**PROBLEM DETAILS:**
Take every line in the entries that includes the word "bisa" and copy it.

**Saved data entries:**
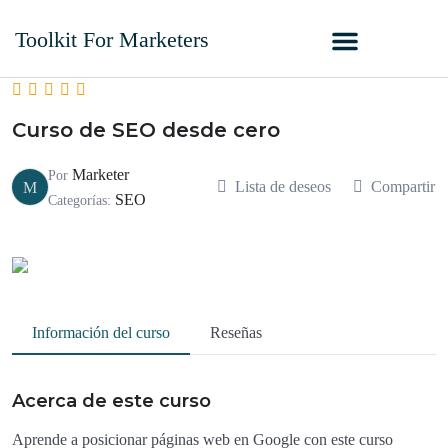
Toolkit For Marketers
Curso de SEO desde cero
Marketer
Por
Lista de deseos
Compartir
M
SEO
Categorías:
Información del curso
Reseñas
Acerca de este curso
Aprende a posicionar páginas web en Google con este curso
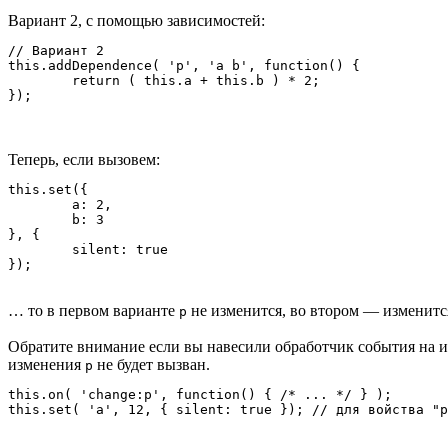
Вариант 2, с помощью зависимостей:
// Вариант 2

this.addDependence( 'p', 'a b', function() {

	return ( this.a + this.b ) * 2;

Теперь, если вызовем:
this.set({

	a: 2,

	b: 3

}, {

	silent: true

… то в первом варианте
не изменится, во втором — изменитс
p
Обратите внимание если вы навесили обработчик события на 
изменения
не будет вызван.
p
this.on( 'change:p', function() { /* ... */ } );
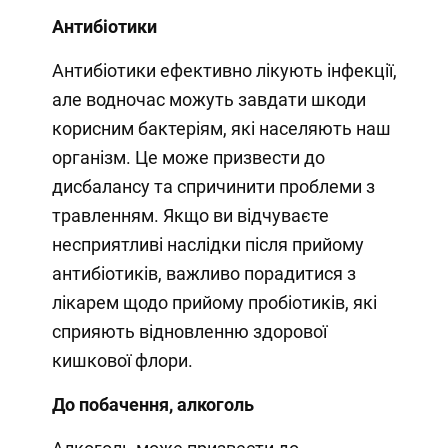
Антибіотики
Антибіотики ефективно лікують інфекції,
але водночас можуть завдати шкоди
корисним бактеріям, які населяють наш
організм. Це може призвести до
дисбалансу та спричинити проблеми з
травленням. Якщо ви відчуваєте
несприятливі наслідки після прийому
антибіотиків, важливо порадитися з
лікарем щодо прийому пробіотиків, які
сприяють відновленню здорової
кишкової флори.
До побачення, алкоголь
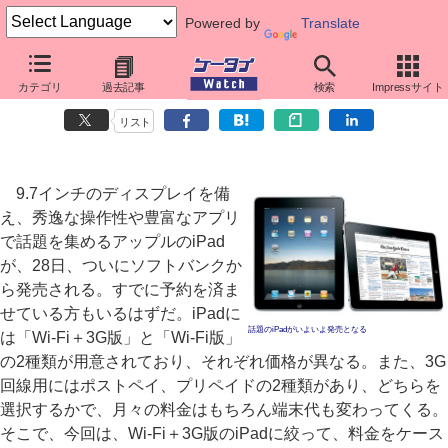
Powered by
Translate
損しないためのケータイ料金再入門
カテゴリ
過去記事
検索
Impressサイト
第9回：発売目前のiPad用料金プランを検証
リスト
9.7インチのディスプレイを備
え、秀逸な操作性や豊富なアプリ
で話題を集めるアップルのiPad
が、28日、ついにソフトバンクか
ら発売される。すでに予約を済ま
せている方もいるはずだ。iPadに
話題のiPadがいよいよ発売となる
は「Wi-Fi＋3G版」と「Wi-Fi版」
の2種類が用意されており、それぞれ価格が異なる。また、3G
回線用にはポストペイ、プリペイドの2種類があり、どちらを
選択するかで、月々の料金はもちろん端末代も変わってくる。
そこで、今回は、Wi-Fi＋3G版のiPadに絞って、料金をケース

--

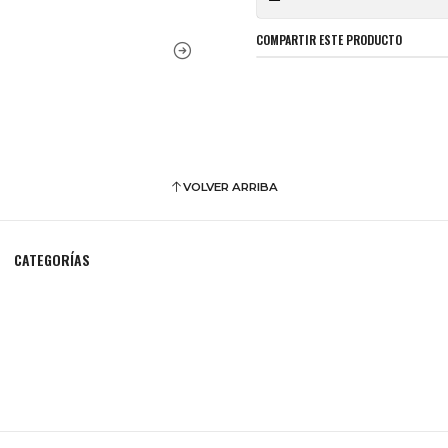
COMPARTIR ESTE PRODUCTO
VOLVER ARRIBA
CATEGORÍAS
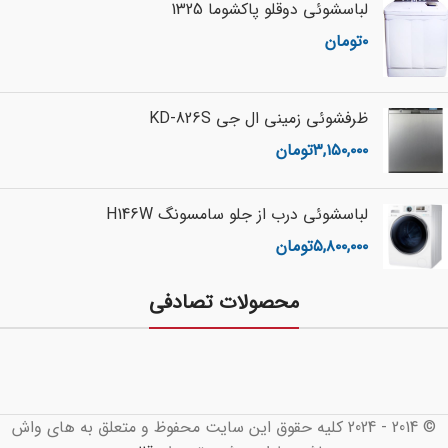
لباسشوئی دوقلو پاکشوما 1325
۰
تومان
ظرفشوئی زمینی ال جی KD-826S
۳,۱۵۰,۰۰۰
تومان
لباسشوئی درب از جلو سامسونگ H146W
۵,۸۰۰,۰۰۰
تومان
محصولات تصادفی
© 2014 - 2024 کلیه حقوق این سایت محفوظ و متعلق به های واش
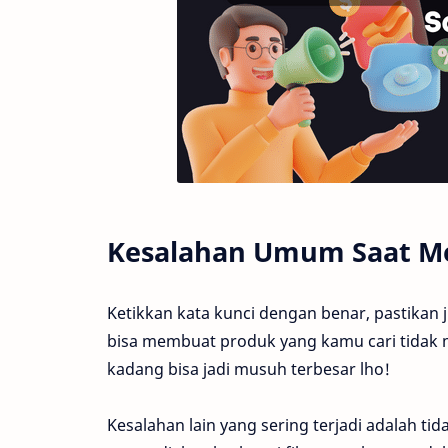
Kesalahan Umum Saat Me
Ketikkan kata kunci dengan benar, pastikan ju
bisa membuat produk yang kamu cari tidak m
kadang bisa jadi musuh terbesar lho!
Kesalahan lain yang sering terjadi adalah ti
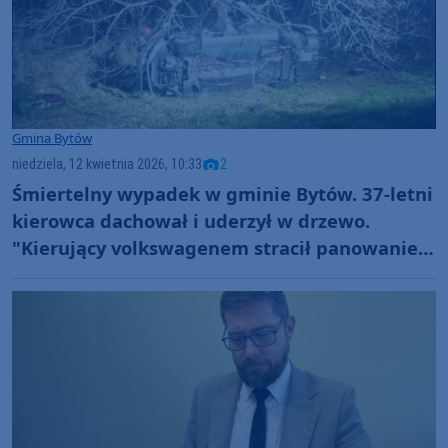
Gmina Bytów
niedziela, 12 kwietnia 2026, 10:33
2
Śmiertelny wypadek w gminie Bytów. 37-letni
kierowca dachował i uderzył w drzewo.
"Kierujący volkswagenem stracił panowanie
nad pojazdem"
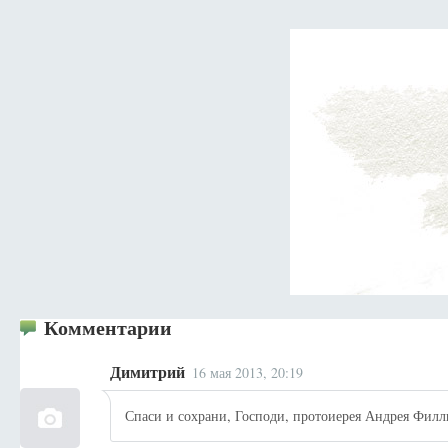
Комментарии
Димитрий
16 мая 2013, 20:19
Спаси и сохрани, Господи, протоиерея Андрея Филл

**EXPECTED ANSWER:**
bisa membuat produk yang kamu cari tidak m
kadang bisa jadi musuh terbesar lho!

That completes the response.